■ **正文**:
- - - - -

问题
I was wanting to pull data from about 1500 remote Oracle tables with Spark, and I want to have a multi-threaded application that picks up a table per thread or maybe 10 tables per thread and launches a spark job to read from their respective tables.
From official spark site https://spark.apache.org/docs/latest/job-scheduling.html it's clear that this can work...
...cluster managers that Spark runs on provide facilities for scheduling across applications. Second, within each Spark application, multiple “jobs” (Spark actions) may be running concurrently if they were submitted by different threads. This is common if your application is serving requests over the network. Spark includes a fair scheduler to schedule resources within each SparkContext.
However you might have noticed in this SO post Concurrent job Execution in Spark that there was no accepted answer on this similar question and the most upvoted answer starts with
This is not really in the spirit of Spark
- Everyone knows it's not in the "spirit" of Spark
- Who cares what is the spirit of Spark? That doesn't actually mean anything
Has anyone gotten something like this to work before? Did you have to do anything special? Just wanted some pointers before I wasted a lot of work hours prototyping. I would really appreciate any help on this!
回答1:
The spark context is thread safe, so it's possible to call it from many threads in parallel. (I am doing it in production)

- - - - -

■ **数据摘录**:
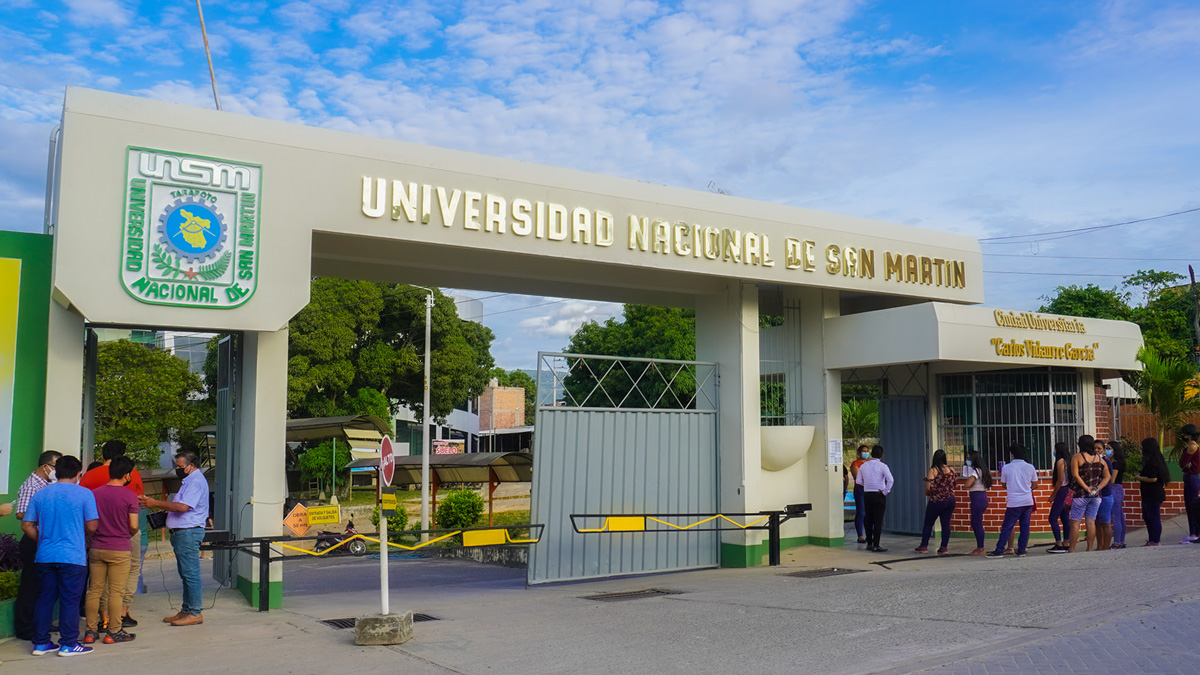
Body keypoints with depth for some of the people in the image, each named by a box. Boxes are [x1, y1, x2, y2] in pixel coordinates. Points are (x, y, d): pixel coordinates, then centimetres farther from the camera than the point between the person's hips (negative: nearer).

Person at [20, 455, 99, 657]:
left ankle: (40, 643, 18)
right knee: (70, 600, 2)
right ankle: (68, 644, 6)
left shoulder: (40, 494, 7)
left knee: (45, 598, 13)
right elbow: (92, 526, -7)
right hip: (72, 556, -4)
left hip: (45, 556, 4)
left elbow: (27, 525, 8)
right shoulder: (84, 494, -6)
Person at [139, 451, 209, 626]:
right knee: (185, 574, 13)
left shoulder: (196, 481, -13)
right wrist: (154, 504, 13)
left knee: (190, 573, -8)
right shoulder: (189, 480, 21)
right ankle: (186, 610, 19)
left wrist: (156, 503, -14)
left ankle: (195, 613, -4)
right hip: (181, 533, 11)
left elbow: (183, 507, -22)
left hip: (189, 532, -11)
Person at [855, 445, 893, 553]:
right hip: (879, 495, -5)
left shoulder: (863, 466, 6)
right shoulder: (882, 466, -9)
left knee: (868, 519, 13)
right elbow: (890, 480, -20)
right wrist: (885, 491, -11)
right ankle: (876, 545, -5)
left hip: (867, 494, 5)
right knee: (878, 521, -3)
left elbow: (858, 481, 9)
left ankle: (869, 544, 20)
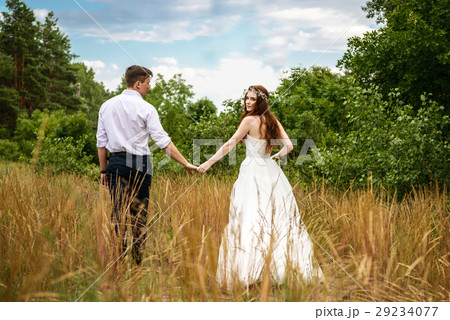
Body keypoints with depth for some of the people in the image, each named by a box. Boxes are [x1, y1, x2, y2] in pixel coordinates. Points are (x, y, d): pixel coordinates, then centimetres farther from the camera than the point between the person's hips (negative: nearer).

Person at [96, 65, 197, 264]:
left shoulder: (107, 106, 7)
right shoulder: (145, 108, -6)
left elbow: (101, 141, 9)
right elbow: (163, 141, -10)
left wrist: (104, 170, 16)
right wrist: (186, 163, -7)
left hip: (115, 161, 4)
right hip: (139, 163, -3)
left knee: (118, 211, 4)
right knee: (139, 213, 6)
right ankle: (138, 261, 11)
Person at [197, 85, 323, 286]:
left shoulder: (250, 120, -10)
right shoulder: (272, 120, 7)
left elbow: (230, 145, -10)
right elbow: (288, 146, 3)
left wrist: (209, 163, -7)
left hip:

- - - - -

■ **任务 A**: 在这篇关于 Spark 多线程作业的帖子里，提问者想从大约多少张远程 Oracle 表中拉取数据？
■ **任务 B**: 请接着这篇关于 Spark 多线程作业的帖子往下写。
这些数据与本次任务无关。

■ **任务答复 A**: 大约 1500 张。

■ **任务答复 B**:
One thing to be aware of, is to limit the number of thread you have running, because:
1. the executor memory is shared between all threads, and you might get OOM or constantly swap in and out memory from the cache
2. the cpu is limited, so having more tasks than core won't have any improvement
回答2:
You do not need to submit your jobs in one multithreaded application (although I do see no reason you could not do so). Just submit your jobs as individual processes. Have a script that submits all those jobs one at a time and push the process to the background, or submit in yarn-cluster mode. Your scheduler (yarn, mesos, spark cluster), will only let some of your jobs wait as it has no room for all the schedulers to run at the same time based on memory and / or cpu availability.
Note that I only see benefit to your approach if you truly process your tables using multiple partitions - not just one as I have seen many times. Also because you need to process that many tables, I am not sure how much - if any at all - you will benefit. It might be simpler, depending on what you do with the table data, to have just multiple single thread and non-spark jobs running.
Also see @cowbert his note.
回答3:
Agree with @lev, I was wondering about it for a long time, So I wrote a simple small code to make sure it works, PLEASE NOTE!! in order to control the number of workers per driver you need to limit the dataframe/set with coalesce.
Here is the Example code:
import org.apache.spark.SparkConf
import org.apache.spark.sql.SparkSession
object SparkMultiThreadExample extends App{
val TOTAL_WORKERS = 10
val NUMBER_OF_WORKERS_PER_DRIVER = 2
val sparkConf = new SparkConf()
sparkConf.setMaster(s"local[${TOTAL_WORKERS}]")
val spark = SparkSession.builder().config(sparkConf).getOrCreate()
val list1 = (0 until 10).toList
import spark.implicits._
list1.par.foreach(t => {
spark.createDataset(list1).coalesce(NUMBER_OF_WORKERS_PER_DRIVER).foreach(i => {
println(s"${Thread.currentThread()}, Driver thread ${t}: This is inside worker ${i} " )
Thread.sleep(1000)
println(s"FINISH ${Thread.currentThread()} Driver thread ${t}: This is inside worker ${i} " )
})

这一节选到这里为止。